Almost every day a sketch would come of one or all of the main characters – Angela, Charlie, and Ashe.

The first 'Ashe' © Millie Ho

The first ‘Ashe’ © Millie Ho

I watched their characters take shape. In the book, we read the same story three times, each version as seen by one of this trio. With each version we get more of the back-story, and maybe more revelations about the underlying mystery. All of it? Hmmm, wait and see. I ask a lot of the young readership; for example, Charlie’s story is told backwards, and one of the first things that happens is that he emphatically contradicts one of the major events of Angela’s story. I touch on ‘difficult’ philosophical matters but, as I learned from my literary hero in the genre of fiction for young readers, Alan Garner, an author should never underestimate the intelligence of his or her readership.

The first 'Charlie' © Millie Ho

The first ‘Charlie’ © Millie Ho

The book came about as a result of a heated but amicable argument between myself and some friends. They are all Harry Potter fans, and I was tearing JKR’s literary style to shreds*. They said I should either write a fantasy set in a school and make it as good as one of hers, or shut up. So I wrote one! It doesn’t quite qualify as a ‘fantasy’, but it does feature a group of teenagers with weird powers. An early draft was tried out on the twelve-going-thirteen-year-old daughter of one of these friends. It was read to her one chapter at a time, at bed time, in return for tidying her room and doing her homework. Never had her room been so tidy, and never had her homework been so promptly completed! I think I more than won the challenge. So does my publisher, P’kaboo, who has been enthusiastic about securing and publishing the book. I did try it with Head of Zeus first of all, who asked to see the full manuscript and were impressed by it, but decided it didn’t fit with the portfolio they were building up. P’kaboo then practically tore my hand off to get it.
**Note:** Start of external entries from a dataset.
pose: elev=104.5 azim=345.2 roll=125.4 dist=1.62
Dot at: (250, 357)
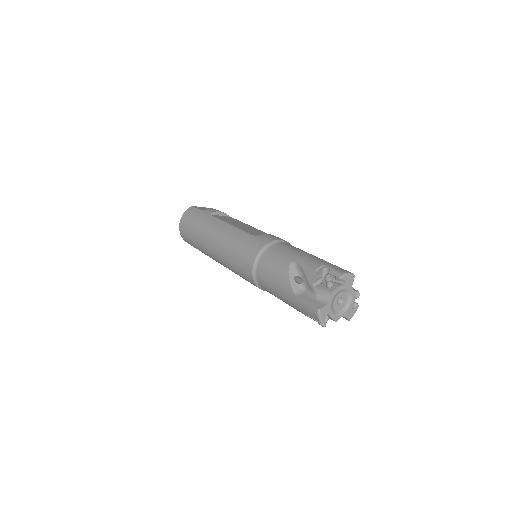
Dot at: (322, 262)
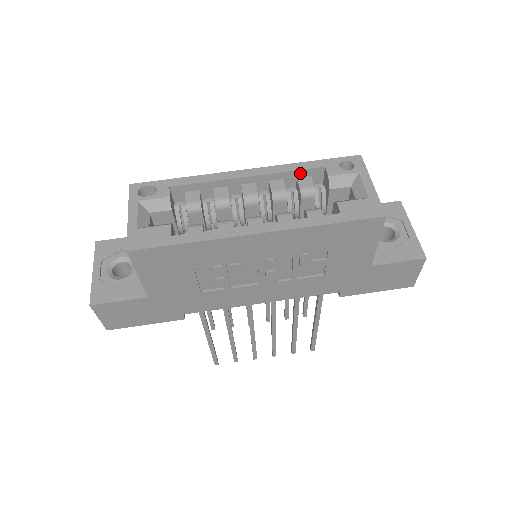
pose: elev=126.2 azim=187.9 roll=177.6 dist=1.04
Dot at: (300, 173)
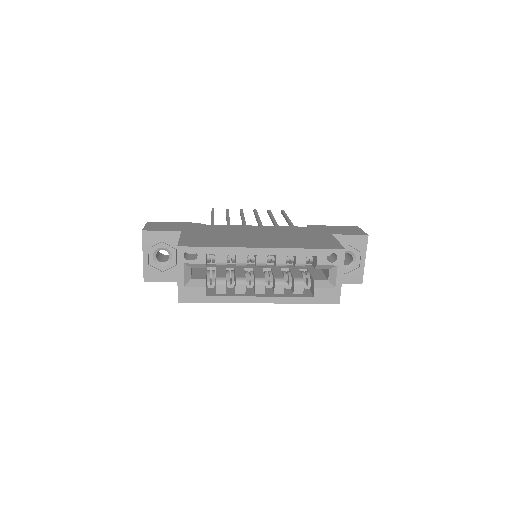
Dot at: (299, 254)
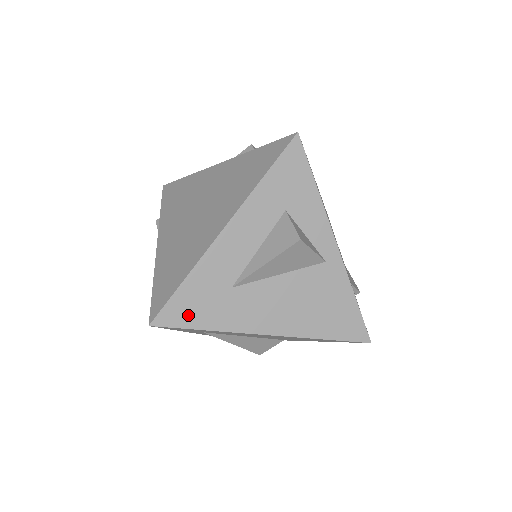
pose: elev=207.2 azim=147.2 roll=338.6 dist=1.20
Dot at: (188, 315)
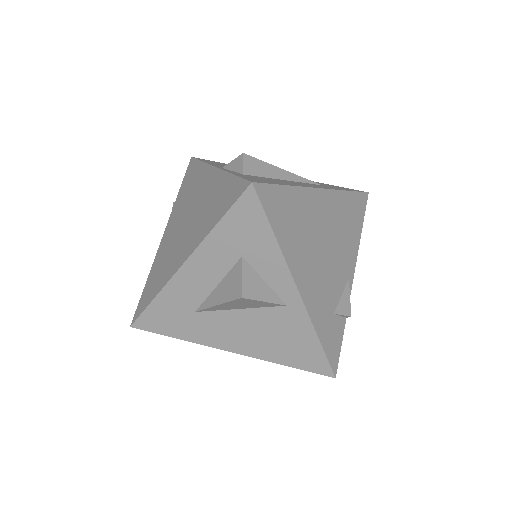
Dot at: (160, 325)
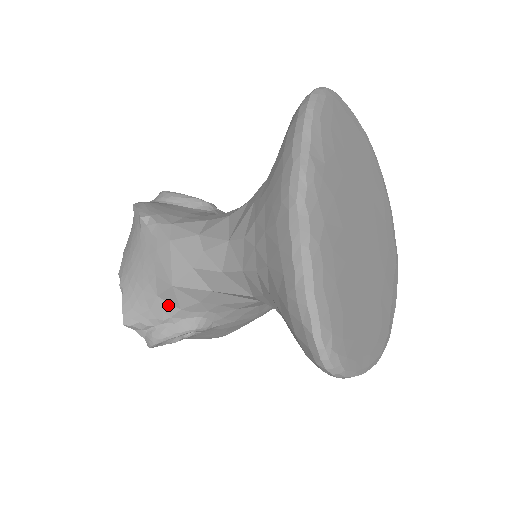
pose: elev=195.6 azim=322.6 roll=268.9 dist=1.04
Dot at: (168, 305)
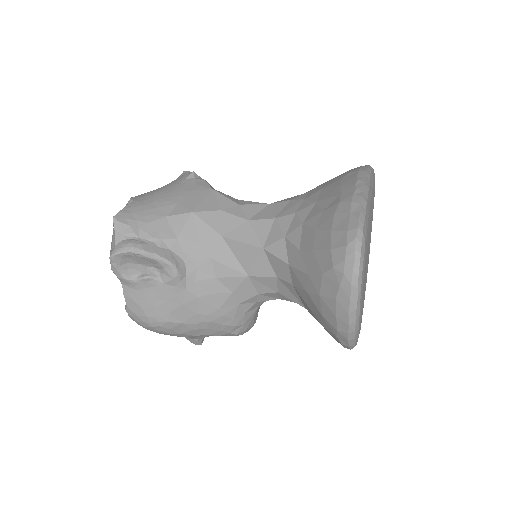
Dot at: (169, 229)
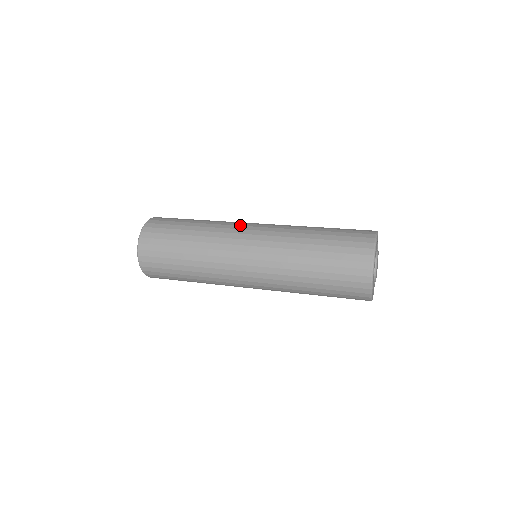
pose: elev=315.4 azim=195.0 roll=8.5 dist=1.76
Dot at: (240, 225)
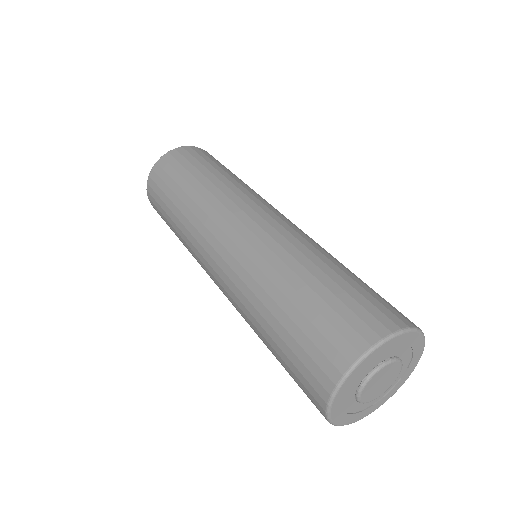
Dot at: occluded
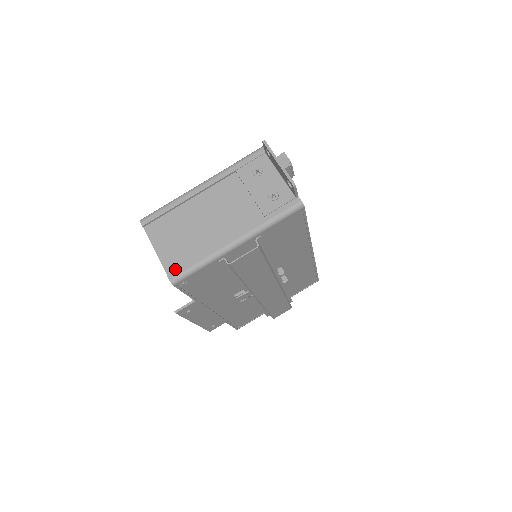
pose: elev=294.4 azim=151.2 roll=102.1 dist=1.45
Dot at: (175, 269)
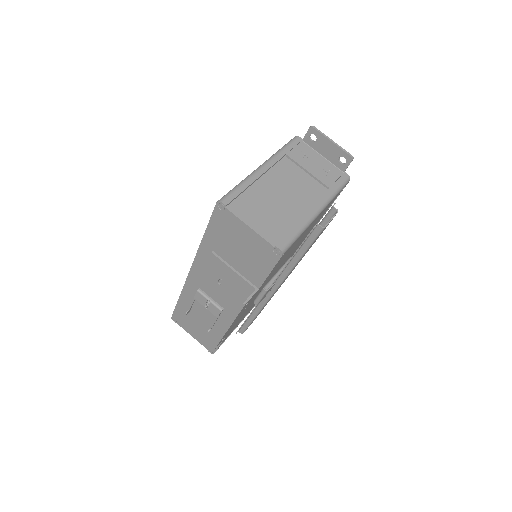
Dot at: (278, 240)
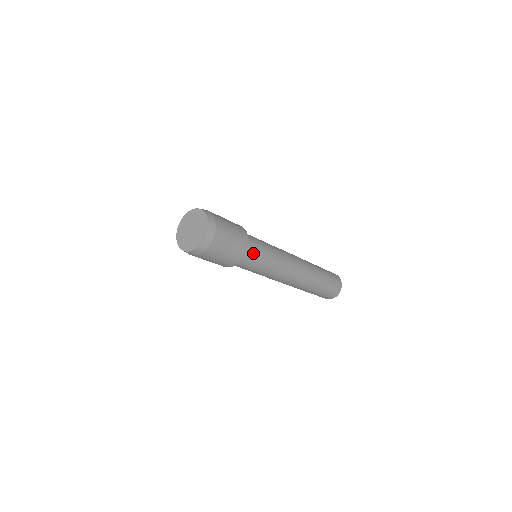
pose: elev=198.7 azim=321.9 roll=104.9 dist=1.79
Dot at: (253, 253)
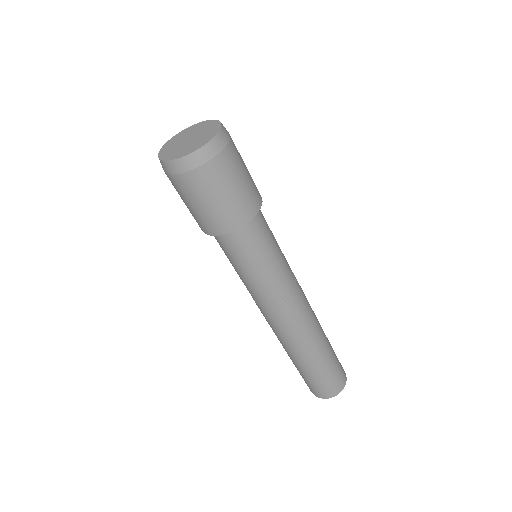
Dot at: (258, 234)
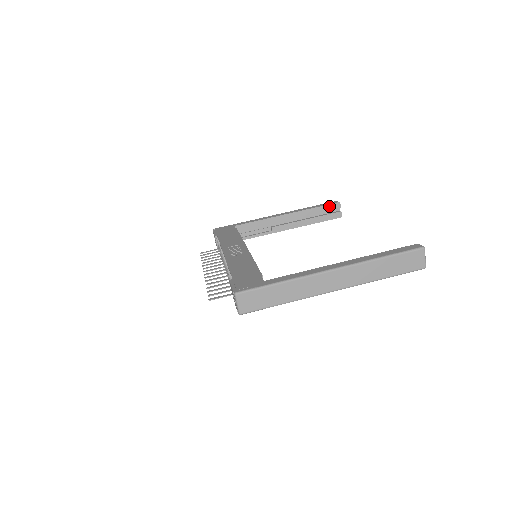
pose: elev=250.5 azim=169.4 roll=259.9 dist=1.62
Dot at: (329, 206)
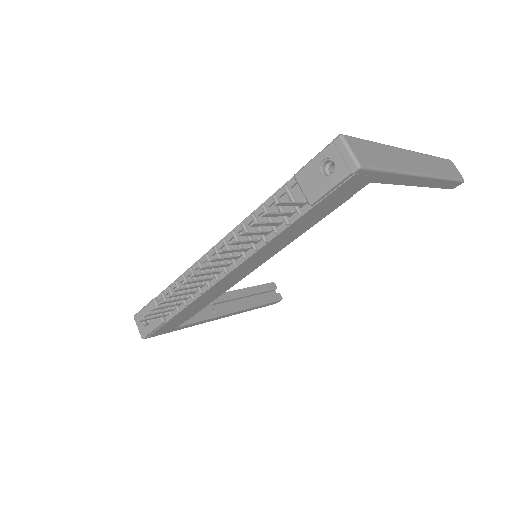
Dot at: (266, 286)
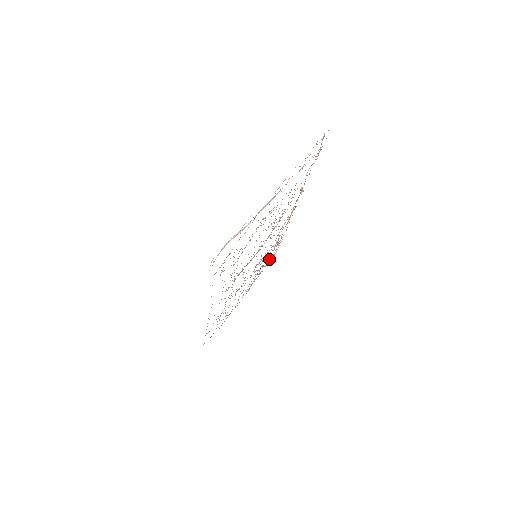
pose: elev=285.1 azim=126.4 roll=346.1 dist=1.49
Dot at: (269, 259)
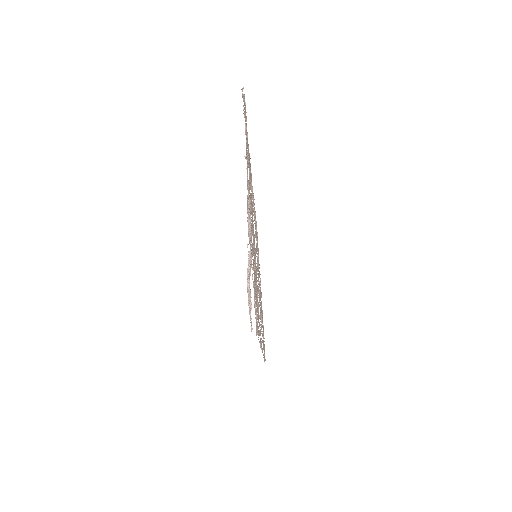
Dot at: occluded
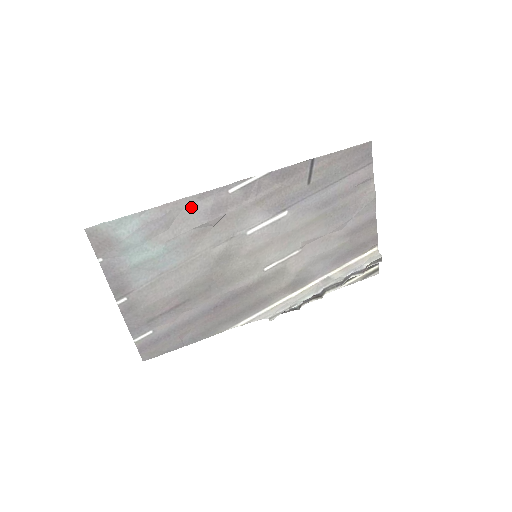
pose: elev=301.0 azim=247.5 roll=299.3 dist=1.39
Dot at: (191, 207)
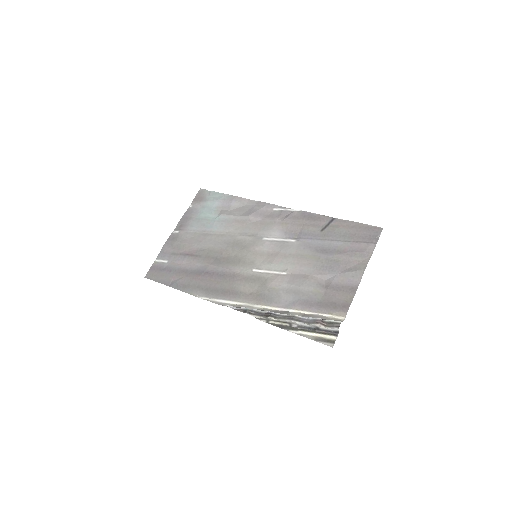
Dot at: (249, 206)
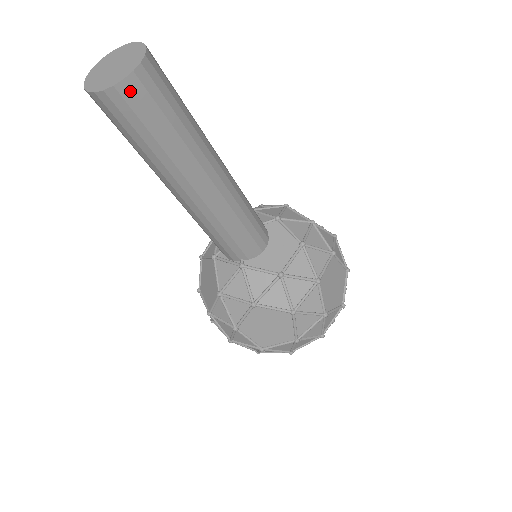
You will soon be able to read the book, and you will soon be able to see more of Millie Ho’s artwork on the cover. There is a teaser of the final cover illustration at the top of this article. From the sketches here you will be able to see how Angela and Ashe developed from waif-like individuals to young people with great presence. Charlie’s sardonic streak was visible right from the word go.

The Angels take shape. © Millie Ho

The Angels take shape. © Millie Ho

My publisher  was as enthusiastic as I was about Millie’s finished illustration. Millie and I are now talking about further collaboration. There is a possibility of some high-action teen-vampire fiction of mine being turned into graphic novels by Millie’s ink and brush. Millie has already added the word ‘fangirling’ to my vocabulary – it’s what we do with regard to each other’s work. Seems like a good basis on which to continue. I’ll keep you informed.

__________

* Fair’s fair – at the end of the day, JKR can ignore my opinion all the way to the bank, and good luck to her!